Far too many are dying within 48 hours because they are too sick and too malnourished to have a fighting chance at survival.”
Since April, MSF has been increasing its support to Dupti Hospital, which serves a population of more than 1.1 million people including hundreds of thousands of displaced people. This year, the number of severely malnourished children admitted to the facility has already exceeded the previous year’s baseline by a factor of three to four. Patient mortality rates are staggeringly high, exceeding twenty percent in some weeks.
Thirty-five children have died in the last eight weeks alone and more than two thirds of those patients died within 48 hours of admission.
“Clearly, many people in Afar cannot access the very minimum levels of healthcare, food and water necessary to sustain human life due to a combination of recent conflict, displacement, lack of access to healthcare, food and water scarcity, combined with an insufficient humanitarian response,” said Veicht. “
To even begin to get control of this, a major scale of humanitarian assistance is urgently needed for displaced people and vulnerable host communities, with food security, primary healthcare, nutrition and water as key points of focus.”
In two days alone, we saw 41 children admitted to the paediatric ward with severe stomach infections because people are forced to drink from muddy puddles,” said Veicht.
MSF has recently agreed with the Ethiopian Ministry of Health to increase the hospital’s paediatric, in-patient feeding and emergency department capacity, including with the rapid construction of new buildings and to support sanitation and the establishment of a reliable water source. In parallel, MSF plans to open five out-patient feeding programs in the most critically needed areas, but far more is needed to stave off a looming crisis.

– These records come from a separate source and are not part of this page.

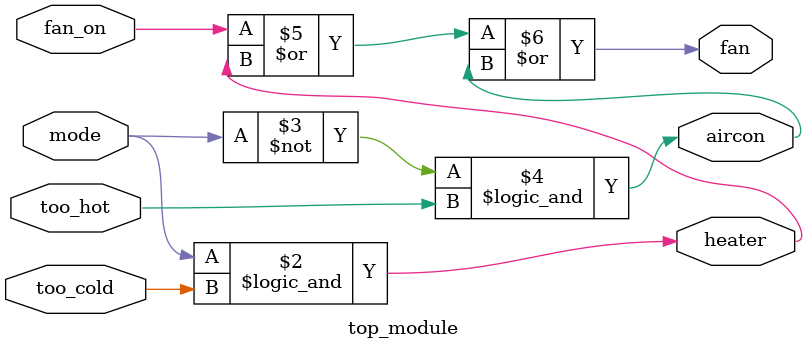
<source format=v>
module top_module (
    input too_cold,
    input too_hot,
    input mode,
    input fan_on,
    output heater,
    output aircon,
    output fan
); 
    assign heater = (mode == 1'b1) && too_cold;
    assign aircon = (mode == 1'b0) && too_hot;
    assign fan = fan_on | heater | aircon;
    
endmodule
</source>
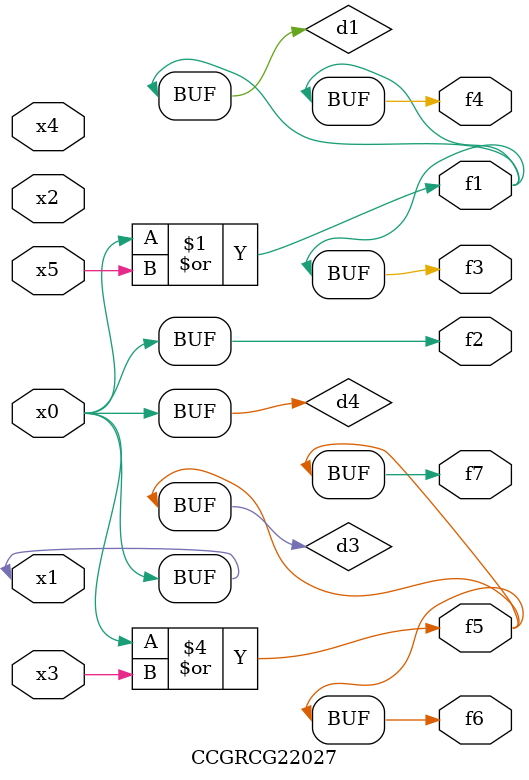
<source format=v>
module CCGRCG22027(
	input x0, x1, x2, x3, x4, x5,
	output f1, f2, f3, f4, f5, f6, f7
);

	wire d1, d2, d3, d4;

	or (d1, x0, x5);
	xnor (d2, x1, x4);
	or (d3, x0, x3);
	buf (d4, x0, x1);
	assign f1 = d1;
	assign f2 = d4;
	assign f3 = d1;
	assign f4 = d1;
	assign f5 = d3;
	assign f6 = d3;
	assign f7 = d3;
endmodule

</source>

Hundreds of thousands of people are struggling to survive not only in Afar but also other parts of Ethiopia. In Wardher, Somali region, rains have finally started, but people are still experiencing compounded challenges of food and water insecurity linked to an extended period of drought.
In order to avoid further excess morbidity and mortality as a consequence of the ongoing nutritional crisis in Afar and other parts of Ethiopia, the humanitarian community must act with urgency.